In this age of rapid technological advancement, every industry is undergoing nearly constant change. Health-care is no exception. Many technological advancements are welcomed with open arms. Personally, I loved that I could help stroke patients learn to walk more effectively through use of partial body weight offloading harnesses during a clinical rotation this fall. Scientists are currently sequencing genomes thanks to technology. There is a treasure trove of knowledge that is waiting to be unlocked because of the mapping of the human genome. We have better monitors for vital signs. We have wireless communication, and the ability to be diagnosed by a “doc in the box,” or web cam physician, from almost anywhere in the world. Many technological advances are welcome. Others, like the electronic medical record, are ultimately helpful, but not so welcome for most health care professionals when they are first adjusting to the change.

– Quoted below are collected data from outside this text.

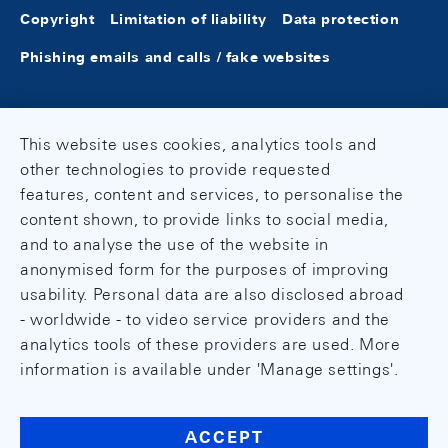
Copyright
Limitation of liability
Data protection
Phishing emails and calls / fake websites
This website uses cookies, analytics tools and
other technologies to provide requested
features, content and services, to personalise the
content shown, to provide links to social media,
and to analyse the use of the website in
anonymised form for the purposes of improving
usability. Personal data are also disclosed abroad
- worldwide - to video service providers and the
analytics tools of these providers are used. More
information is available under 'Manage settings'.
ACCEPT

What about robotic-assisted surgery?
It is a captivating idea, and has tons of potential. Compared to traditional surgery, however, it has only demonstrated superiority in some areas.
This past Monday, I got the unique and awesome (if somewhat nauseating) experience of watching a total knee replacement. What a brutal surgery. I have been treating patients who have undergone knee replacement surgeries in physical therapy for a while now, but I had never seen for myself what the surgery was like before this Monday. If you are curious, look up a video online. I can not recommend it to the squeamish, but it is truly a fascinating experience.
The surgery was brutal, but efficient. The surgeon’s skill was evident because it took approximately 35 minutes to complete and he moved incredibly quickly. During a knee replacement, the patient has on a tourniquet to reduce bleeding. “Tourniquet time” is one of the biggest predictors of a patient’s results. A longer tourniquet time is correlated with a longer recovery, more chance of infection, increased likelihood of nerve injury, and deep vein thrombosis (life threatening clot). Medical literature recommends a tourniquet time of less than 100 minutes, but less is better.
- Olivecrona, C., Lapidus, L., Benson, J., & Blomfeldt, L. (2013). Tourniquet time affects postoperative complications after knee arthroplasty. International Orthopaedics, 37(5), 827-832.
In the case of knee replacement surgeries, robotic-assisted surgeries have shown to improve bony alignment. Improved alignment can mean less chance of uneven wear on the device, or device loosening, and therefore decreased likelihood of a repeat surgery. Other advantages include a decreased change of infection. Current disadvantages include an increased operating time and higher cost.
- Siebert, Mai, Kober, & Siebert, Mai, Kober, & Heeckt. (2002). Technique and first clinical results of robot-assisted total knee replacement. The Knee, 9(3), 173-180.
Increased operating time means increased tourniquet time. This increase in operating time is partially due to the surgeon learning curve, and partially due to the different technique between the two surgeries. In a short time, many surgeons will be experienced enough with the robotic assisted surgery to overcome the learning curve and decrease the surgery time. Hopefully, the cost difference will decrease as well. When operating times are comparable between types of surgery, the improved accuracy of the robotic-assisted surgery may mean that this is the better option for most patients.
- Conditt, Gustke, Coon, Kreuzer, Branch, Bhowmik-Stoker, and Abassi. (2016). Surgical efficiency and learning curve during robotic assisted total knee arthroplasty. Orthopaedic Proceedings, 98-B:SUPP_7, 92-92.
As new advances comes our way, we must embrace them and adapt when new technology results in improved patient outcomes. We must also be appropriately skeptical and resist jumping into the newest technique without first evaluating and weighing the outcomes.